Obiettivo dell'esercizio: Puoi ricopiare parola per parola tutte le righe qui sotto, lasciando fuori le immagini?

Dati registrati:
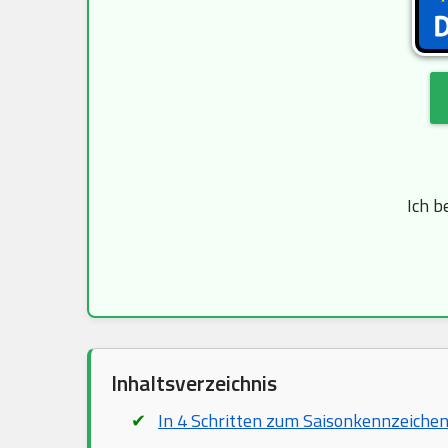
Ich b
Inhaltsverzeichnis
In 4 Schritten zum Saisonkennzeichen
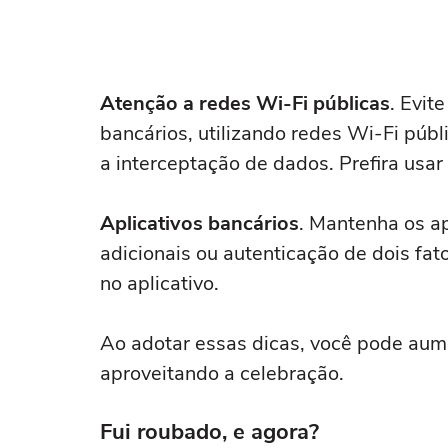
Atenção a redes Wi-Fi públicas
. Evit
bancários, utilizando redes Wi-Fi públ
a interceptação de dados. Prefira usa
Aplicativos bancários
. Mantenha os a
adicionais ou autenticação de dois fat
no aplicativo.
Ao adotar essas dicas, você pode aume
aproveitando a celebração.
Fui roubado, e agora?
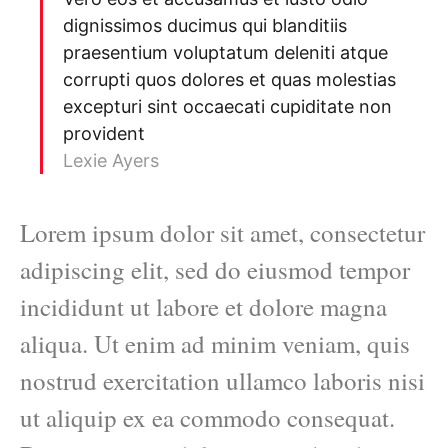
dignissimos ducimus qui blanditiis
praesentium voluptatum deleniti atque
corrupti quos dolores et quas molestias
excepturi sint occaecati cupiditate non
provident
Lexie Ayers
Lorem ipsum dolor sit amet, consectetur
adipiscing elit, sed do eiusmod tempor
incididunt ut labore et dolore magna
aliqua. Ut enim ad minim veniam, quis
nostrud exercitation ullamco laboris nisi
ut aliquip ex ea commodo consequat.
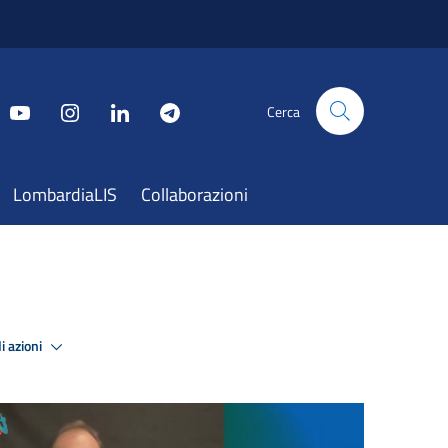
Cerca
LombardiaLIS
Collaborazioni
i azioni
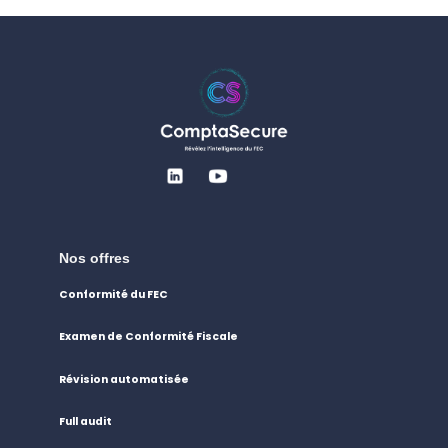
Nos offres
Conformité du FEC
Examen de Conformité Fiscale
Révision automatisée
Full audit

Risultato del compito:
Ich b
Inhaltsverzeichnis
In 4 Schritten zum Saisonkennzeichen
Atenção a redes Wi-Fi públicas
. Evit
bancários, utilizando redes Wi-Fi públ
a interceptação de dados. Prefira usa
Aplicativos bancários
. Mantenha os a
adicionais ou autenticação de dois fat
no aplicativo.
Ao adotar essas dicas, você pode aume
aproveitando a celebração.
Fui roubado, e agora?
dignissimos ducimus qui blanditiis
praesentium voluptatum deleniti atque
corrupti quos dolores et quas molestias
excepturi sint occaecati cupiditate non
provident
Lexie Ayers
Lorem ipsum dolor sit amet, consectetur
adipiscing elit, sed do eiusmod tempor
incididunt ut labore et dolore magna
aliqua. Ut enim ad minim veniam, quis
nostrud exercitation ullamco laboris nisi
ut aliquip ex ea commodo consequat.
Cerca
LombardiaLIS
Collaborazioni
i azioni
Nos offres
Conformité du FEC
Examen de Conformité Fiscale
Révision automatisée
Full audit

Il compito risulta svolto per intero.